The production breakdown for each engine type was as follows: Alfa Romeo 125 RC.35 in 192 examples; Piaggo P.IX RC.40 in 140 examples; Gnome-Rhone 14K in96 examples; Alfa Romeo 126 RC.34 in 58 exampes; Piaggo P.X RC.15 in 48 examples.
At the time of her inception, the SM.81's performance was excellent. She could top speeds of over 200 miles per hour with a ceiling nearing 23,000 feet and a range equal to 1,200 miles. However, by the time of World War 2, these specs were wholly inadequate and she became a sitting duck to the new generation of enemy fighters on the prowl.
The SM.81 in Action
The SM.81 saw her combat debut in the Second Italo-Abyssinian War of 1935-1936, a conflict pitting the forces of the Kingdom of Italy against the forces of the Ethiopian Empire, resulting in the latter's conquer and annexation into the Italian East Africa colony. The platform served well in the reconnaissance, bomber and transport role, making her an important facet of the Italian war machine for the near future and netted orders for further production examples. The SM.81 was also fielded by the Aviazone Legionaria during the upcoming Spanish Civil War of 1936-1939. Italian dictator Benito Mussolini even made use of one converted SM.81 as his personal transport - this aircraft receiving the unfortunate name of "Taratuga" (or "Tortoise").
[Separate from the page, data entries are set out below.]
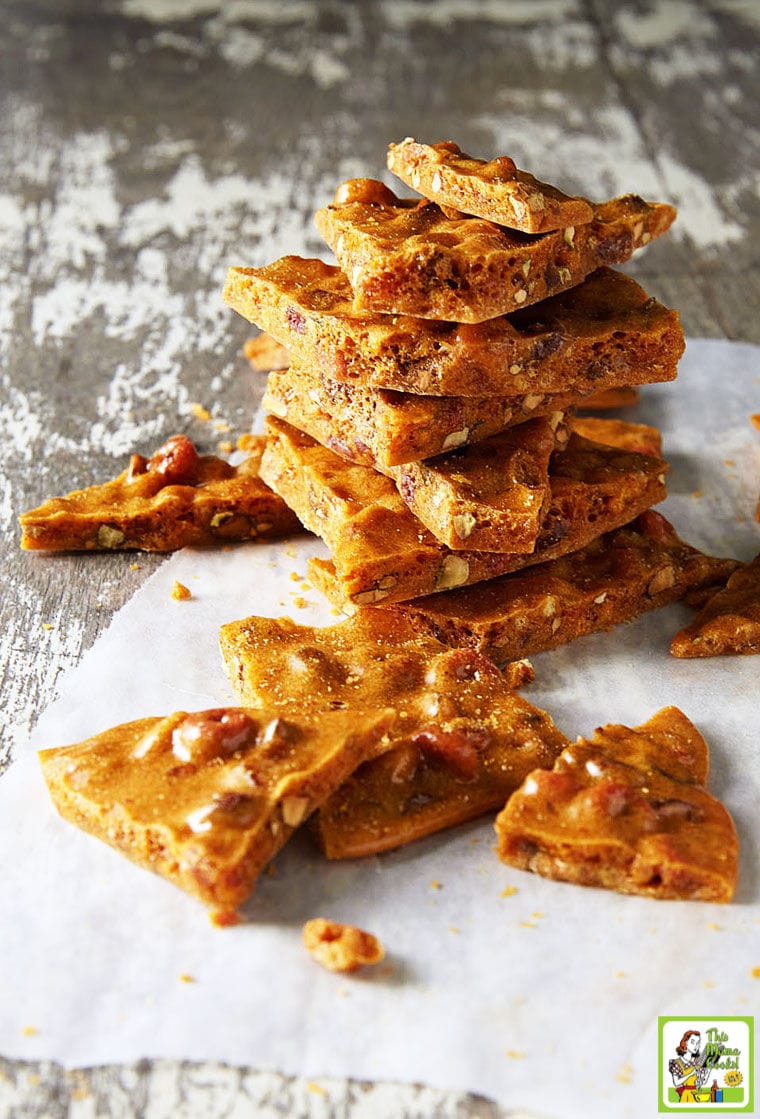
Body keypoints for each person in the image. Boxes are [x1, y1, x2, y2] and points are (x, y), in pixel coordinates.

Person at [669, 1030, 706, 1102]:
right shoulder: (676, 1063)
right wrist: (691, 1074)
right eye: (693, 1042)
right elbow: (676, 1083)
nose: (696, 1046)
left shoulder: (698, 1062)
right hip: (685, 1096)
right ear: (685, 1042)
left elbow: (702, 1081)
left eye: (698, 1043)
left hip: (696, 1095)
By the time of World War 2, the 1930s roots of the SM.81 were becoming painfully obvious. Despite her robust internal construction and design (she reportedly held up very well to enemy gunfire, able to absorb a great deal of punishment), the type was well slower than newer contemporary bomber models and made for easy fighter fodder. As such, production of the SM.81 was halted in March of 1938 and the type was relegated to second-line duties and night time bombing. The appearance of the more powerful Savoia-Marchetti SM.79 "Sparrowhawk" in 1936 also helped to doom the SM.81 to lesser roles. Of the 534 examples already delivered, 304 were still in service with the Regia Aeronautica, though many outside of Italy. In time, these active service SM.81s were quickly converted for the troop carrier role to help extend their usefulness in the war effort. Despite their age, the SM.81 was still fielded in limited yet aggressive bombing roles from 1940 on, now centering on targets in East Africa.
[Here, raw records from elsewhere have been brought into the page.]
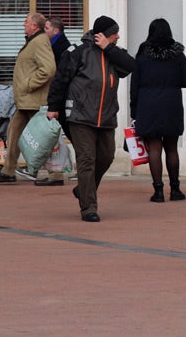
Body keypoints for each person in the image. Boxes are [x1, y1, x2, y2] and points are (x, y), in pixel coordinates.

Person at [47, 15, 135, 222]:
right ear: (104, 34)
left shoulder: (114, 53)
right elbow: (61, 79)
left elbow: (131, 65)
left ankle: (83, 189)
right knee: (87, 160)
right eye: (115, 33)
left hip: (106, 117)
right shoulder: (78, 51)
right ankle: (89, 208)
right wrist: (53, 106)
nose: (118, 36)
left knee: (106, 157)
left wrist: (108, 48)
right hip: (80, 115)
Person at [0, 13, 60, 184]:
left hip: (35, 101)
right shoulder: (33, 41)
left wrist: (29, 84)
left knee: (44, 136)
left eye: (26, 22)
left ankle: (56, 174)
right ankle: (8, 171)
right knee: (14, 132)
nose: (23, 24)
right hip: (27, 101)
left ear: (34, 26)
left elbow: (49, 69)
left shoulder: (40, 41)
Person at [130, 18, 186, 202]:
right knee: (172, 148)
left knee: (154, 147)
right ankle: (175, 189)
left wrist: (134, 112)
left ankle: (158, 191)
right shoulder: (177, 55)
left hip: (148, 105)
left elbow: (134, 86)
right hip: (171, 104)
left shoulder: (142, 55)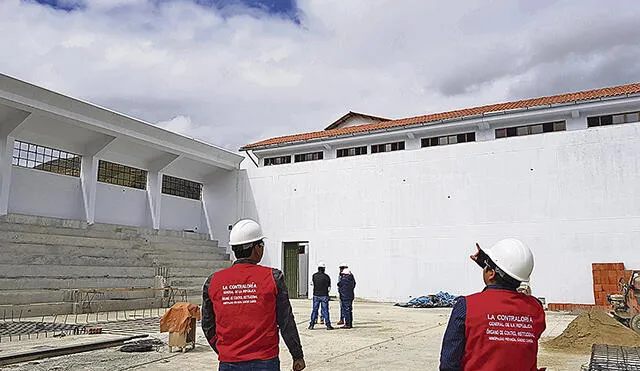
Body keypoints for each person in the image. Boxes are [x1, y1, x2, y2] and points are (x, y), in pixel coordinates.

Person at [202, 219, 306, 371]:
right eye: (261, 245)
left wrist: (224, 350)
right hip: (265, 361)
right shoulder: (273, 277)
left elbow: (207, 324)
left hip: (229, 362)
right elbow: (286, 321)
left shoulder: (213, 281)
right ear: (257, 248)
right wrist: (297, 355)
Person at [439, 238, 546, 371]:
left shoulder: (466, 306)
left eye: (486, 267)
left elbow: (449, 364)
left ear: (491, 273)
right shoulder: (536, 308)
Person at [309, 262, 334, 330]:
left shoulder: (314, 276)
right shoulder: (327, 277)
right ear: (324, 269)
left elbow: (312, 283)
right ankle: (328, 325)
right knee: (325, 311)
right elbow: (329, 288)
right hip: (324, 295)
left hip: (316, 295)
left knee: (314, 310)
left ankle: (311, 325)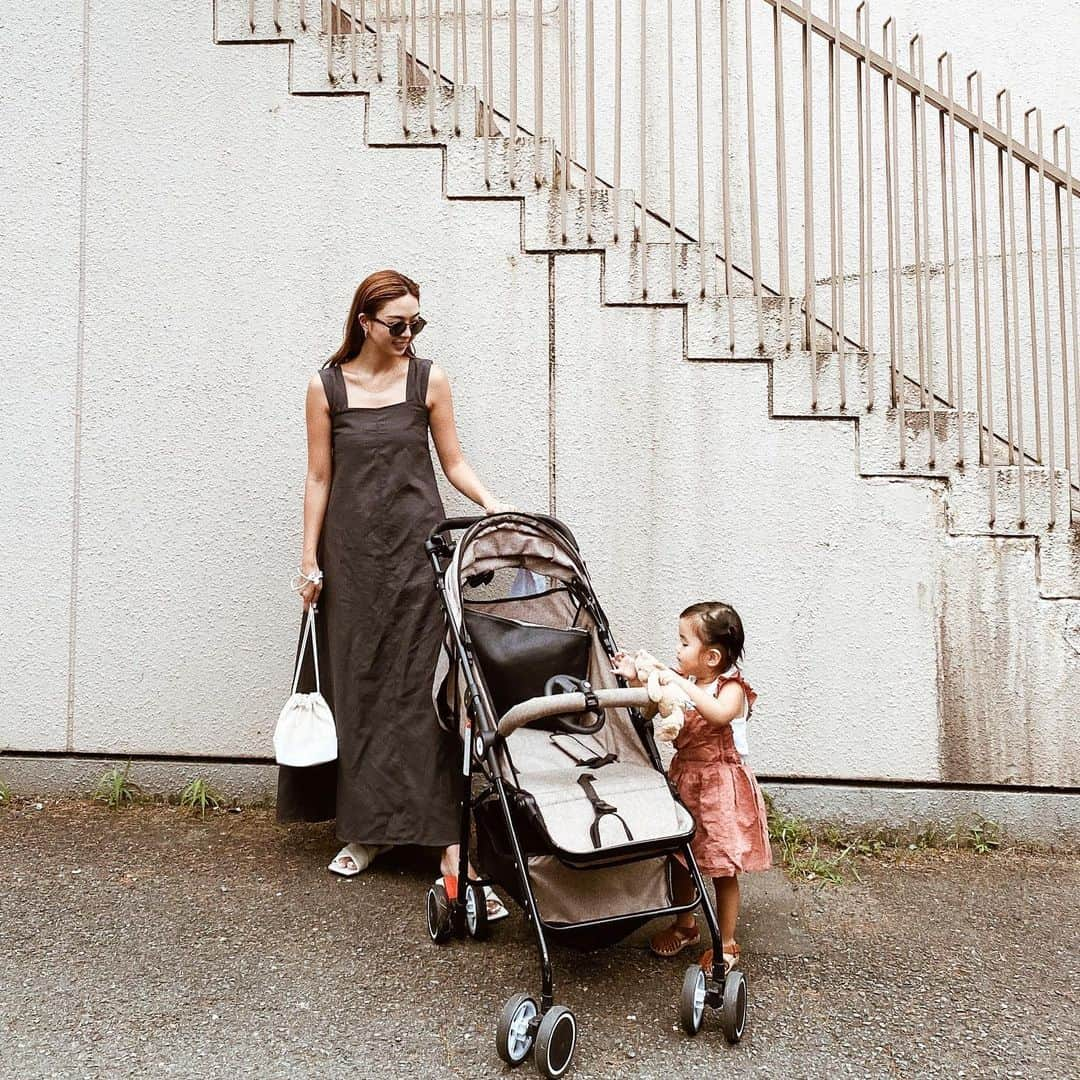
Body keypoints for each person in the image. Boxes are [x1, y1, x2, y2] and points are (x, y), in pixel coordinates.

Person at [279, 269, 512, 915]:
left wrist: (493, 504)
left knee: (417, 698)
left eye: (417, 323)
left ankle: (446, 848)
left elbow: (453, 462)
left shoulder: (428, 379)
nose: (409, 334)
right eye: (397, 324)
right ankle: (366, 832)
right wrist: (308, 562)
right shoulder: (324, 386)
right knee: (358, 694)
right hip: (350, 564)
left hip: (416, 560)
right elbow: (319, 476)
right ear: (365, 322)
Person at [612, 601, 771, 972]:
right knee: (680, 857)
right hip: (685, 779)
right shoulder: (686, 685)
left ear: (712, 656)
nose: (677, 651)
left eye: (684, 643)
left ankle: (727, 942)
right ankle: (686, 924)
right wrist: (638, 676)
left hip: (722, 787)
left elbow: (716, 714)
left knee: (721, 866)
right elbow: (652, 707)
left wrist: (679, 682)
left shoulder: (731, 688)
From then on, the type was placed into action strictly along the African and Eastern Fronts. Their impressive rebirth as troop transports forced production to resume once again in early 1943. About 80 additional aircraft (designated as SM.81/T) were produced before the Italians surrendered to the Allies in September of 1943, but by this time, nearly all of the active SM.81s were removed from service with just four remaining in Southern Italy. In parts of Axis-controlled Northern Italy, Italian SM.81s still fought on in some number, making up of two pro-axis air force groups. After the war, some SM.81s survived to be used a little longer, eventually seeing the series retired in whole by 1950.
The SM.81 was produced in only two distinct marks - the SM.81 base production bomber/transport and the SM.81/T when production was resumed. The SM.81Bwas a "one-off" experimental twin-engine prototype that was dropped from consideration due to poor performance specs. Beyond Italy, the SM.81 made it into the inventories of the Taiwan (the Republic of China) and Spain. The three delivered to Taiwan only to be lost in training accidents by early 1938.